I had come far than before but not quite. I was still looking for a developer job. I got rejected a few times. I also used to freeze up during solving real time whiteboard coding challenges especially when someone was watching me. I was getting better at it though as I no longer looked at the problem on the surface level only, but I actually knew how to begin to solve it. Some of the jobs I rejected, because they didn’t have a position for a developer, only analyst positions etc.
Then finally I got accepted for an internship as a ‘Front End Developer’ for 2 months. My goals were being achieved!
All through my internship, I never stopped learning or stopped asking questions wherever I got stuck. Everything wasn’t easy, some of the simplest tasks I had to do, I got stuck and looked to Stack Overflow for help. But after I got through it, it felt amazing.

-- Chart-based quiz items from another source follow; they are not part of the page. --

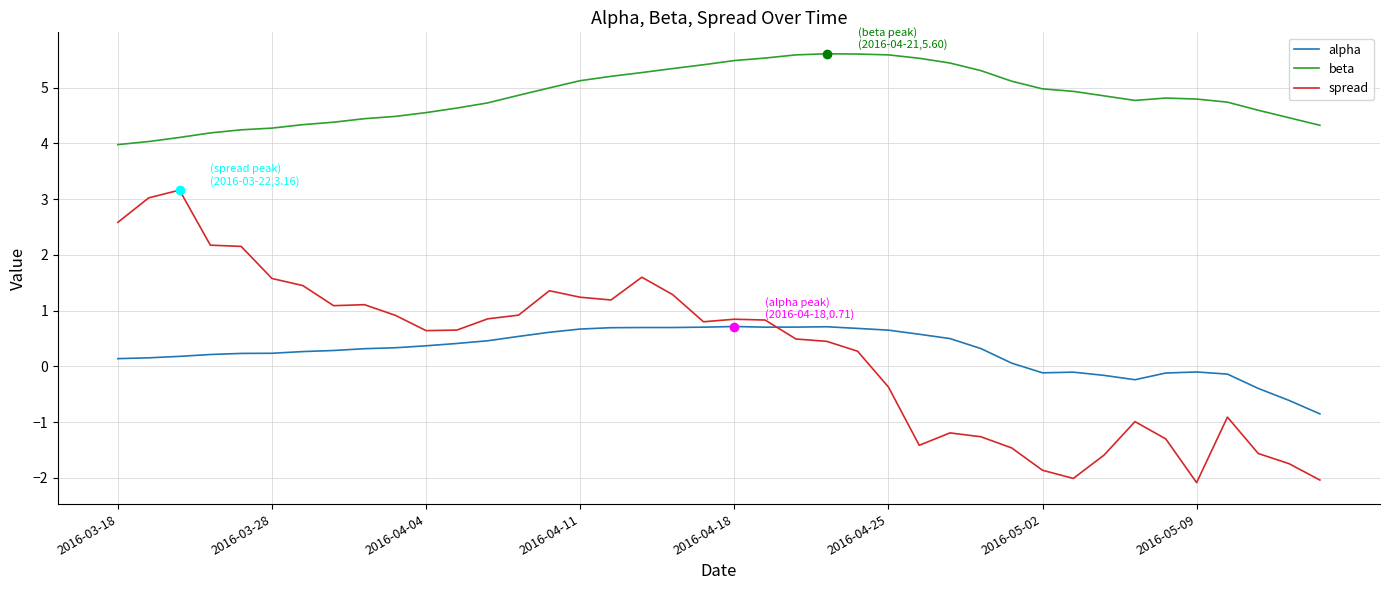

List the series in order of their peak value, highest first.

beta, spread, alpha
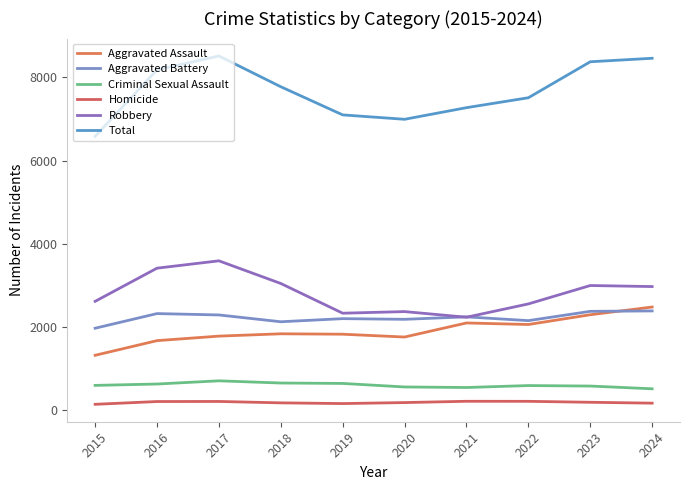

Is it true that Total equals 4129 at 2022?

False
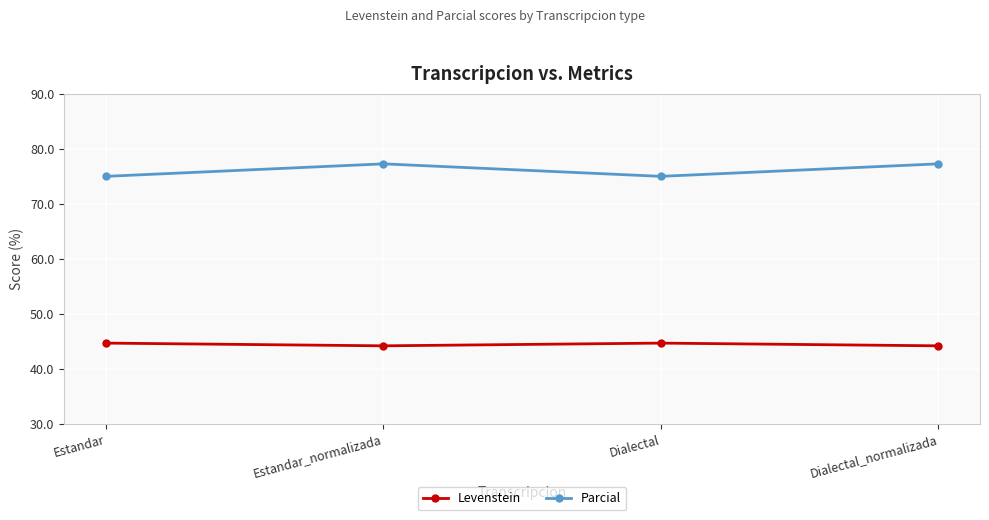

What is the difference between the highest and lowest values at Estandar_normalizada?

33.1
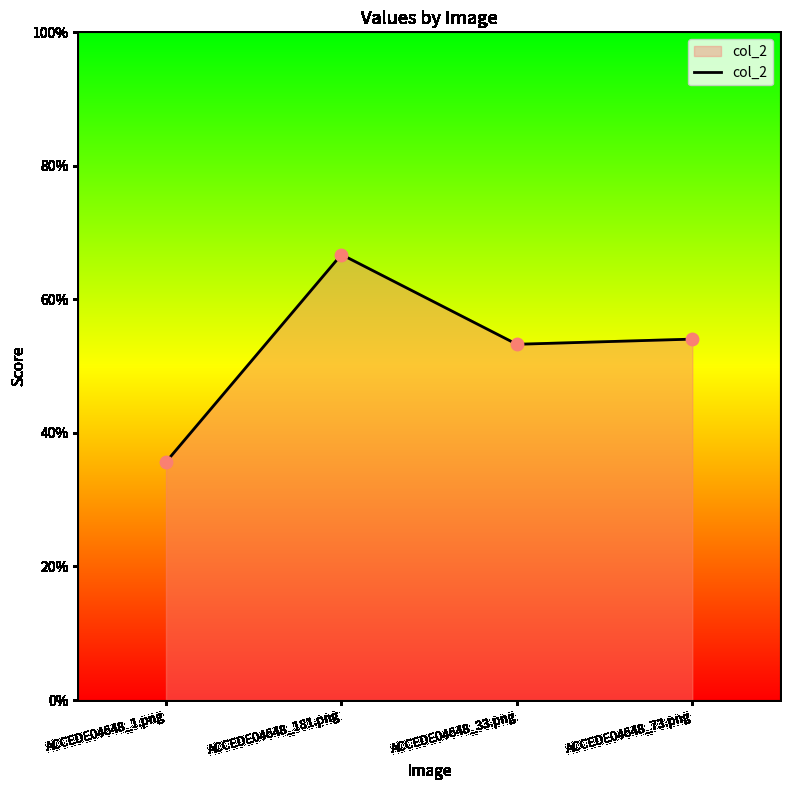

Between ACCEDE04648_1.png and ACCEDE04648_33.png, which is larger?

ACCEDE04648_33.png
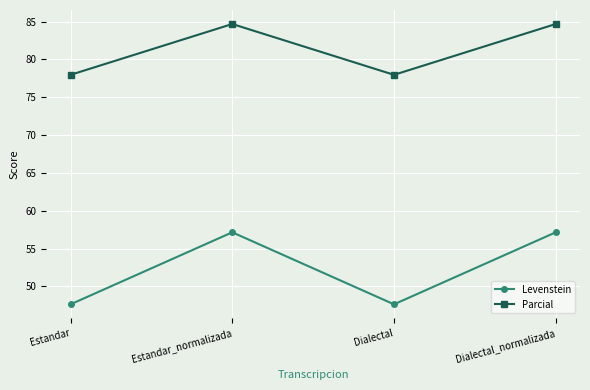

True or false: Levenstein and Parcial cross at least once.

False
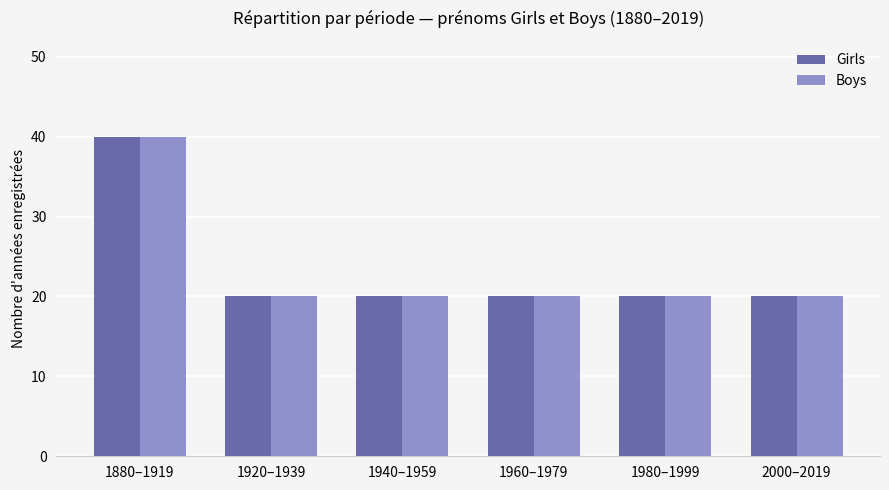

At which label does Boys reach its peak?

1880–1919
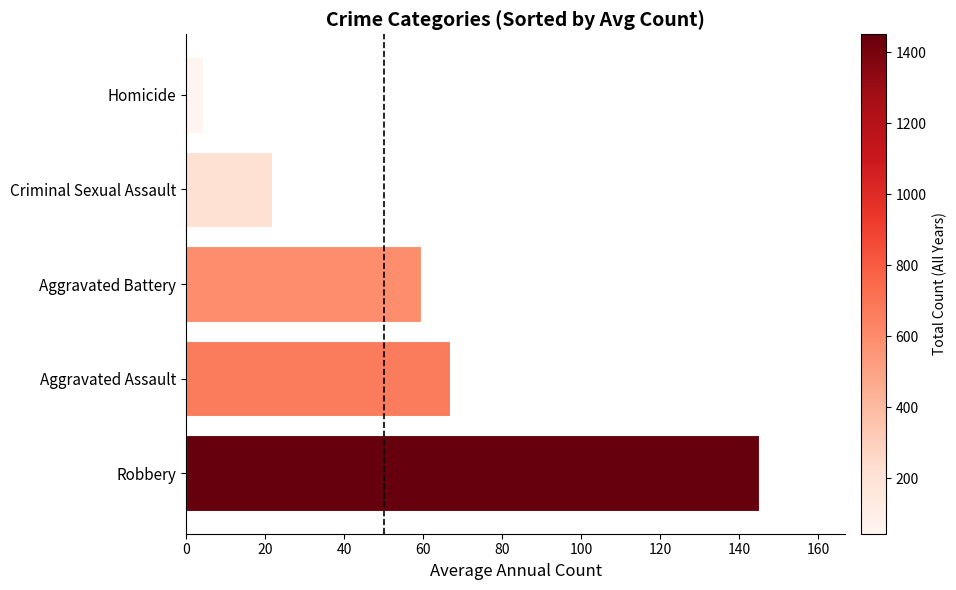

Reading top to bottom, what are all the values shown in this chart?

Homicide=4.4	Criminal Sexual Assault=21.8	Aggravated Battery=59.5	Aggravated Assault=66.7	Robbery=145.0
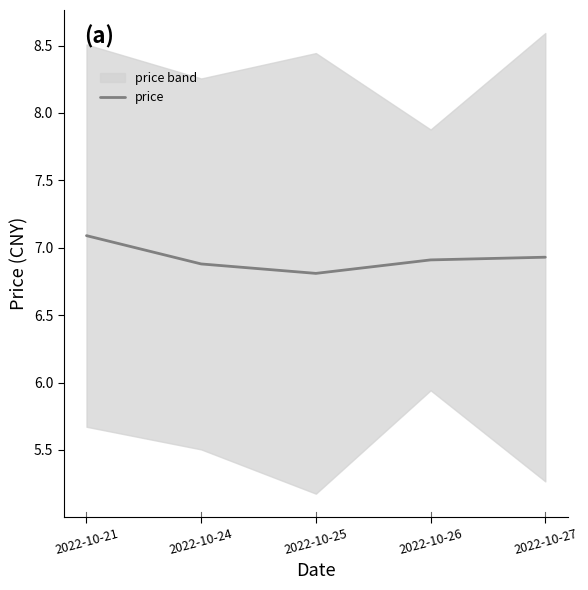

Reading left to right, extract all data points from this chart.

2022-10-21=7.1	2022-10-24=6.9	2022-10-25=6.8	2022-10-26=6.9	2022-10-27=6.9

After 2 months, they reviewed my performance and promoted me as a full time employee! I have just started learning the backend and to manage it. So far, I’m doing great!
Earlier when I was given a task to do it and see if it possible to implement or not. I would say ‘I am not sure. Let me research it.’ Now I say, ‘I’m sure it would be possible. Let me research about it!’
We usually think that we aren’t good enough for something or we don’t know enough to apply for a job or an internship. But that’s not true. Everything is achievable and if we don’t try, we won’t learn. Learning is a continuous process which does not stop. We just get better!